If we assigned **False** to `remove` then we do nothing.

In [10]:
if remove == True:
    map(vader.lexicon.pop, remWords)
else:
    None

#### Add words
Here we have another "if...else" statement. If we assigned **True** to `add` then we use the `.update` function from vader to add each `{"key": value}` pair from our `newWords` dictionary above.
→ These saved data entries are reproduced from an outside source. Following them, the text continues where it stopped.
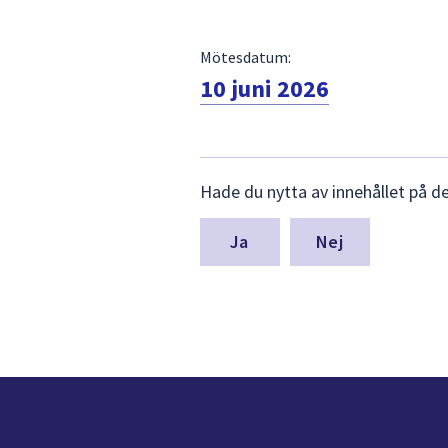
Mötesdatum:
10 juni 2026
Lämna
Hade du nytta av innehållet på d
synpunkter
för
denna
Nej
sida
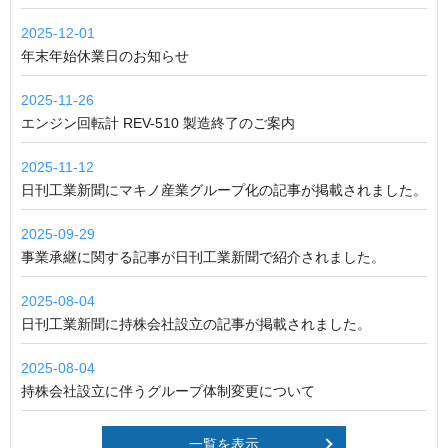
2025-12-01
年末年始休業日のお知らせ
2025-11-26
エンジン回転計 REV-510 製造終了のご案内
2025-11-12
日刊工業新聞にマキノ産業グループ化の記事が掲載されました。
2025-09-29
事業承継に関する記事が日刊工業新聞で紹介されました。
2025-08-04
日刊工業新聞に持株会社設立の記事が掲載されました。
2025-08-04
持株会社設立に伴うグループ体制変更について
一覧を表示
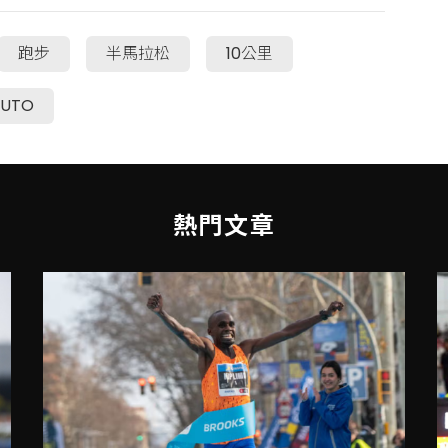
跑步
半馬拉松
10公里
RUTO
熱門文章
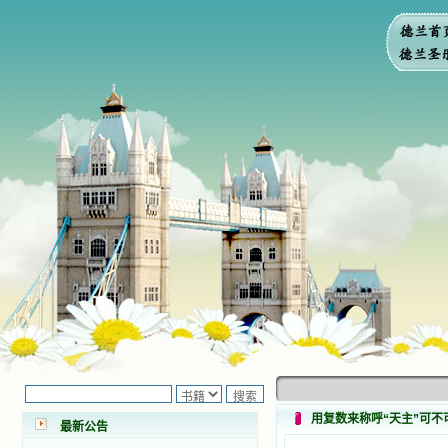
小德兰爱心书屋最新公告 有一天，我
做了一个奇怪的梦，至今让我难忘。
梦中，我看到一本打开的用石头做的
书，我用舌头去舔它，觉得有一种甜
味，我就更用力去舔，最后从这本书
用复数来称呼“天主”可不
最新公告
里流出活水来了。从那以后，一种想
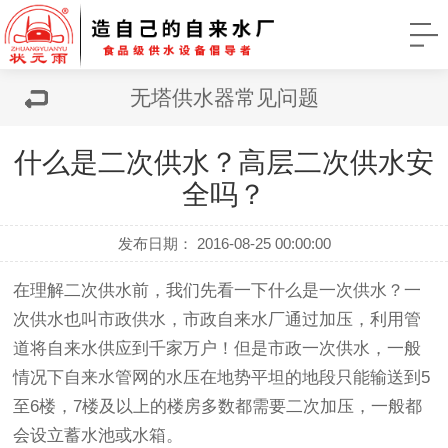
无塔供水器常见问题
什么是二次供水？高层二次供水安
全吗？
发布日期： 2016-08-25 00:00:00
在理解
二次供水
前，我们先看一下什么是一次供水？一
次供水也叫市政供水，市政自来水厂通过加压，利用管
道将自来水供应到千家万户！但是市政一次供水，一般
情况下自来水管网的水压在地势平坦的地段只能输送到5
至6楼，7楼及以上的楼房多数都需要二次加压，一般都
会设立蓄水池或水箱。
If we assigned **False** to `add` then we do nothing.

In [11]:
if add == True:
    vader.lexicon.update(newWords)
else:
    None

#### Go through and apply the Vader sentiment analyzer to all tweets and count them

Here we apply VADER to our tweets and start adding the results to the `res` dictionary as well as the `total`, `numberOfTweets`, `totalSquared`, and `scores` variables. No changes should be needed here.

In [12]:
for index, row in rtDF.iterrows():
    vs = vader.polarity_scores(str(rtDF.iloc[:,0][index]))
    scores.append(vs['compound'])
    total += vs["compound"]
    numberOfTweets += 1
    totalSquared += vs["compound"]**2
    if vs["compound"]==0.0:
        res["0"] +=1
    elif 0 < vs["compound"] <= 0.1:
        res[".1"] +=1
    elif 0.1 <= vs["compound"] <= 0.2:
        res[".2"] +=1
    elif 0.2 < vs["compound"] <= 0.3:
        res[".3"] +=1
    elif 0.3 < vs["compound"] <= 0.4:
        res[".4"] +=1
    elif 0.4 < vs["compound"] <= 0.5:
        res[".5"] +=1
    elif 0.5 < vs["compound"] <= 0.6:
        res[".6"] +=1
    elif 0.6 < vs["compound"] <= 0.7:
        res[".7"] +=1
    elif 0.7 < vs["compound"] <= 0.8:
        res[".8"] +=1
    elif 0.8 < vs["compound"] <= 0.9:
        res[".9"] +=1
    elif 0.9 < vs["compound"] <= 1:
        res["1"] +=1
    elif 0 > vs["compound"] >= -0.1:
        res["-.1"] +=1
    elif -0.1 > vs["compound"] >= -0.2:
        res["-.2"] +=1
    elif -0.2 > vs["compound"] >= -0.3:
        res["-.3"] +=1
    elif -0.3 > vs["compound"] >= -0.4:
        res["-.4"] +=1
    elif -0.4 > vs["compound"] >= -0.5:
        res["-.5"] +=1
    elif -0.5 > vs["compound"] >= -0.6:
        res["-.6"] +=1
    elif -0.6 > vs["compound"] >= -0.7:
        res["-.7"] +=1
    elif -0.7 > vs["compound"] >= -0.8:
        res["-.8"] +=1
    elif -0.8 > vs["compound"] >= -0.9:
        res["-.9"] +=1
    elif -0.9 > vs["compound"] >= -1:
        res["-1"] +=1

print(res)

{'-1': 42, '-.9': 1996, '-.8': 218, '-.7': 230, '-.6': 582, '-.5': 1606, '-.4': 196, '-.3': 586, '-.2': 348, '-.1': 641, '0': 5107, '.1': 325, '.2': 364, '.3': 233, '.4': 1400, '.5': 342, '.6': 227, '.7': 185, '.8': 199, '.9': 50, '1': 10}


### Export data

Now we use the pickle package to export the data needed by the "vaderSentimentResults" notebook to create the bar graph visualization. We save the data to the folder in the file path assigned to the `dataClean` variable. To change the names of the output files change the contents in the quotes such as `"vaderScores"`, `"total"`, `"scores"`, `"numberOfText"`, and `"squared"`. DO NOT change `"wb"` as this states that we are writing a bytes object to file which is what we want to do.

In [13]:
with open(os.path.join(dataClean, "vaderScores"), "wb") as vaderScore:
    pickle.dump(res, vaderScore)
with open(os.path.join(dataClean, "total"), "wb") as vaderTotal:
    pickle.dump(total, vaderTotal)
with open(os.path.join(dataClean, "scores"), "wb") as s:
    pickle.dump(scores, s)
with open(os.path.join(dataClean, "numberOfText"), "wb") as nt:
    pickle.dump(numberOfTweets, nt)
with open(os.path.join(dataClean, "squared"), "wb") as squared:
    pickle.dump(totalSquared, squared)

Hutto, C.J. & Gilbert, E.E. (2014). VADER: A Parsimonious Rule-based Model for Sentiment Analysis of Social Media Text. Eighth International Conference on Weblogs and Social Media (ICWSM-14). Ann Arbor, MI, June 2014.